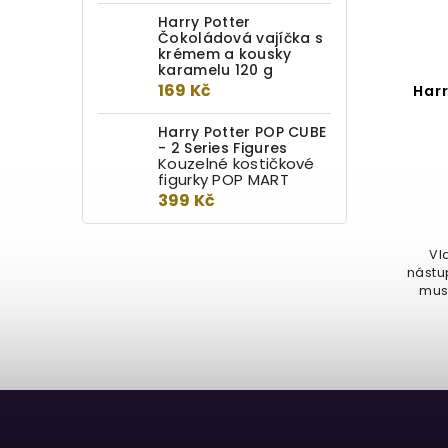
Harry Potter
Čokoládová vajíčka s
krémem a kousky
karamelu 120 g
169 Kč
Čokoládová žabka s
Harr
kouzelnickou kartou 150 g
Harry Potter POP CUBE
- 2 Series Figures
Detail
Kouzelné kostičkové
figurky POP MART
449 Kč
399 Kč
299,33 Kč / 100 g
Delikátní mléčná čokoláda (150g)
Vl
ve tvaru žáby, která je uložená v
nástu
pentagonové krabiččce s...
musí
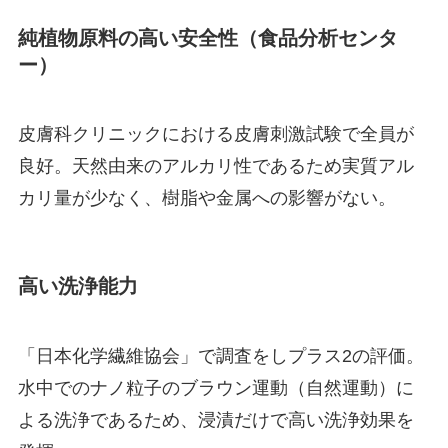
純植物原料の高い安全性（食品分析センタ
ー）
皮膚科クリニックにおける皮膚刺激試験で全員が
良好。天然由来のアルカリ性であるため実質アル
カリ量が少なく、樹脂や金属への影響がない。
高い洗浄能力
「日本化学繊維協会」で調査をしプラス2の評価。
水中でのナノ粒子のブラウン運動（自然運動）に
よる洗浄であるため、浸漬だけで高い洗浄効果を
= = =
**PROBLEM DESCRIPTION**
Please write out all the records again with "Kč" switched to "CZK" and nothing else changed, leaving out the pictures.

**RESULT**
Harry Potter
Čokoládová vajíčka s
krémem a kousky
karamelu 120 g
169 CZK
Čokoládová žabka s
Harr
kouzelnickou kartou 150 g
Harry Potter POP CUBE
- 2 Series Figures
Detail
Kouzelné kostičkové
figurky POP MART
449 CZK
399 CZK
299,33 CZK / 100 g
Delikátní mléčná čokoláda (150g)
Vl
ve tvaru žáby, která je uložená v
nástu
pentagonové krabiččce s...
musí
純植物原料の高い安全性（食品分析センタ
ー）
皮膚科クリニックにおける皮膚刺激試験で全員が
良好。天然由来のアルカリ性であるため実質アル
カリ量が少なく、樹脂や金属への影響がない。
高い洗浄能力
「日本化学繊維協会」で調査をしプラス2の評価。
水中でのナノ粒子のブラウン運動（自然運動）に
よる洗浄であるため、浸漬だけで高い洗浄効果を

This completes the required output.